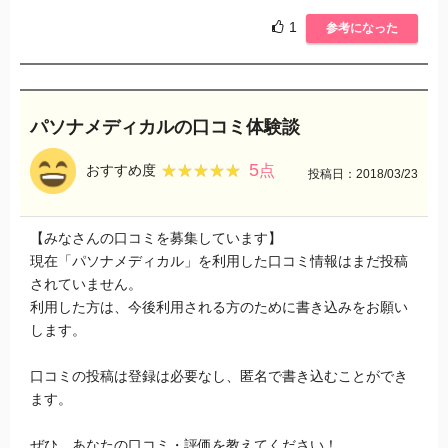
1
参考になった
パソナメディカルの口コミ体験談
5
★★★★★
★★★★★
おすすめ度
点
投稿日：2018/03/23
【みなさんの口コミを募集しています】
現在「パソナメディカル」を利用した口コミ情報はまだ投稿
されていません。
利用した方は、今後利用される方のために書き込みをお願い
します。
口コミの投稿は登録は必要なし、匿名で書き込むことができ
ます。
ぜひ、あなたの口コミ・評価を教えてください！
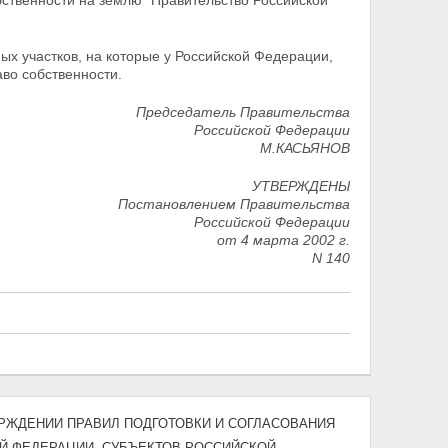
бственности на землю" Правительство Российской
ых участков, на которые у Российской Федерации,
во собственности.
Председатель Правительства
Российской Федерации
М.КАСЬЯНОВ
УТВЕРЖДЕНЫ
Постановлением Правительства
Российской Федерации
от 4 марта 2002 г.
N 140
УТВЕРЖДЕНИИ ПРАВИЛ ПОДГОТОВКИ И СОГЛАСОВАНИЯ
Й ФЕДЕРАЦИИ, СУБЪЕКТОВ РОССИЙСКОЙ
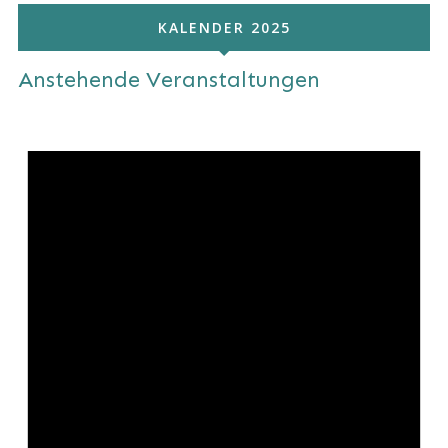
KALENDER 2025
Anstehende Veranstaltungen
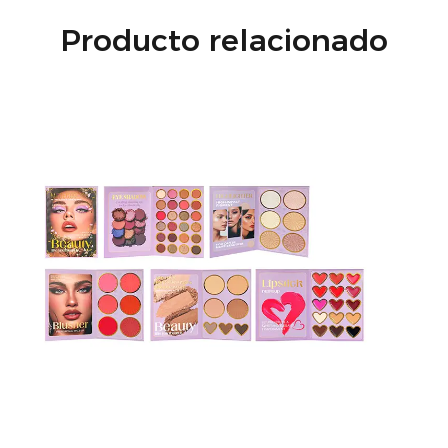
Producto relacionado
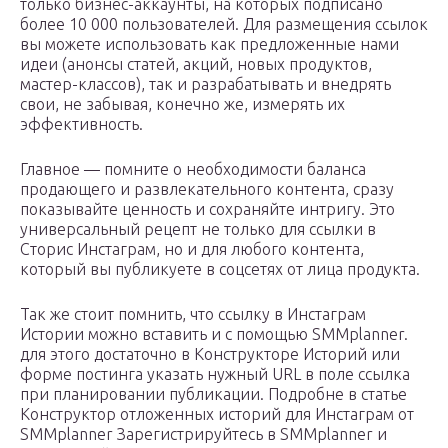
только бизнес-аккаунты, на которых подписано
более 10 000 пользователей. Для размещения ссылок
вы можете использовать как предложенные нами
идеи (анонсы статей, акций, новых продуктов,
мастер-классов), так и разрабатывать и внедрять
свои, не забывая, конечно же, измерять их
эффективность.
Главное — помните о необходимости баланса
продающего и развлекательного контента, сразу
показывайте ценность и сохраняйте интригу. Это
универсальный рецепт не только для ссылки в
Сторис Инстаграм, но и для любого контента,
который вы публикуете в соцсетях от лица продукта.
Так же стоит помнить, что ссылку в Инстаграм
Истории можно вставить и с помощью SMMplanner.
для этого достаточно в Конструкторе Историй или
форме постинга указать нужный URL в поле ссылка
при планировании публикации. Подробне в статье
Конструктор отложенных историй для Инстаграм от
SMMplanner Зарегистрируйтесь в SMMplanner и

--

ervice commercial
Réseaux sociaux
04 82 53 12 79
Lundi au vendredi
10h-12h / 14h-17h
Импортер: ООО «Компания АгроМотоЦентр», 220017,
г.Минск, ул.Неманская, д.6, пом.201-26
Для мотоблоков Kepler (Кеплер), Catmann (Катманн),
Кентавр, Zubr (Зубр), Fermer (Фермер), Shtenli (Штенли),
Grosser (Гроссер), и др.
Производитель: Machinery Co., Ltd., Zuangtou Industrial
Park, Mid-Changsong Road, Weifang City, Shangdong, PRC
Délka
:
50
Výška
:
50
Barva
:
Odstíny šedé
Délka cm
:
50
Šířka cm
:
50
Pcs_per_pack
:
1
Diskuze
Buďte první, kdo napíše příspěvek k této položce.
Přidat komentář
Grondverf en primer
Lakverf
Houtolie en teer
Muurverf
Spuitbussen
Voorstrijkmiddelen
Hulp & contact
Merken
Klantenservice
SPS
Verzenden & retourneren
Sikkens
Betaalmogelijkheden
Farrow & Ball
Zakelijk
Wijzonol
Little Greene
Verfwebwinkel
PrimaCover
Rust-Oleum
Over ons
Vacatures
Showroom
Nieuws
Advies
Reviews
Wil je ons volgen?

---

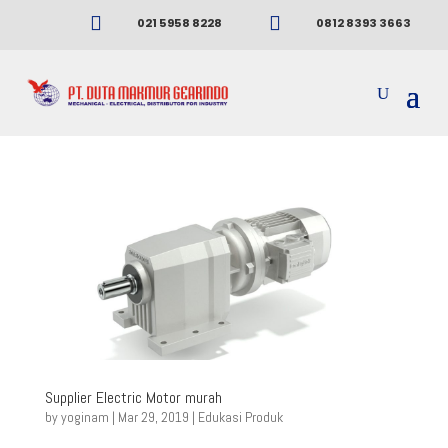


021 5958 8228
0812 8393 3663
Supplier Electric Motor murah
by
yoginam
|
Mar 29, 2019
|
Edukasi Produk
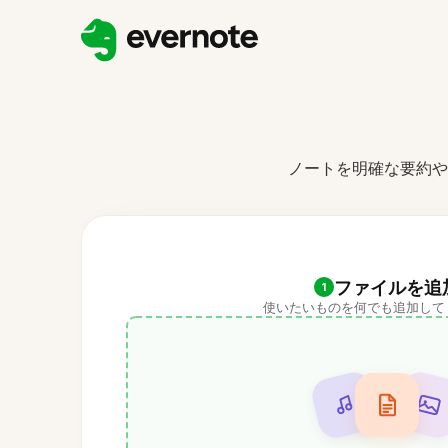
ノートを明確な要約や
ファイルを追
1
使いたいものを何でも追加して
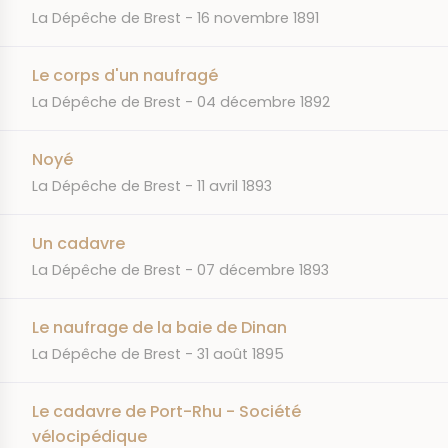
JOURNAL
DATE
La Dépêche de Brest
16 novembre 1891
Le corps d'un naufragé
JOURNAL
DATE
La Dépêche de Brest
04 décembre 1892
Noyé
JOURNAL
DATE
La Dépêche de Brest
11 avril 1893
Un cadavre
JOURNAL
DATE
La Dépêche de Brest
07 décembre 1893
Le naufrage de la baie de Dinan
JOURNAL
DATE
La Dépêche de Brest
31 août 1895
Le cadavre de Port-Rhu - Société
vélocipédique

Exercise requirements
From the rows above, pull out every line that contains the string "cadavre" and copy each one unchanged.

Result below
Un cadavre
Le cadavre de Port-Rhu - Société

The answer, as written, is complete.